Fifty-five families signed up ahead of time to bring their children here this morning, to get the physical exams they must have to enroll in Head Start and Early Head Start. The federal programs provide children under 5, from low-income families, with education, nutrition and other services to help them get ready for their first years of school.
Victoria Murrain, DO, associate professor of Family and Community Medicine, says she and her colleagues have provided these free clinics three or four times a year, for about 15 years.
“These are all kids who either don’t have a primary care physician, or they can’t get in to see their doctor before the deadline,” Dr. Murrain says. “We usually see about 50 kids each time.”
The clinics are inter-professional, staffed with medical students and residents in training to become family physicians or pediatricians, along with nursing students and pharmacy students. Dr. Murrain, and Family and Community Medicine physicians Krista Sunderman, MD, and Larry Moher, MD, are on hand to provide supervision.
“This is a great opportunity to work with a really in-need population.
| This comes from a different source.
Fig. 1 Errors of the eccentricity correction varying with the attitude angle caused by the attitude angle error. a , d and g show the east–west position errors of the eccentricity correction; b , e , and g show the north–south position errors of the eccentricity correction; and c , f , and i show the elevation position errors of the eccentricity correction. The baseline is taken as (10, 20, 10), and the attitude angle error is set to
It reinforces the sense of community that’s part of being a doctor,” says first-year medical student Kylie Kenney.
Amalia Marines, mother of 4-year-old Emilio, says the clinic is a huge help to her and her family. “The people here are very, very nice,” she says. “They help us keep up with immunizations and exams, and they tell us about things that we might not remember to ask.”
Pictured above: A young patient receives a physical exam from the University of Arizona inter-professional staff.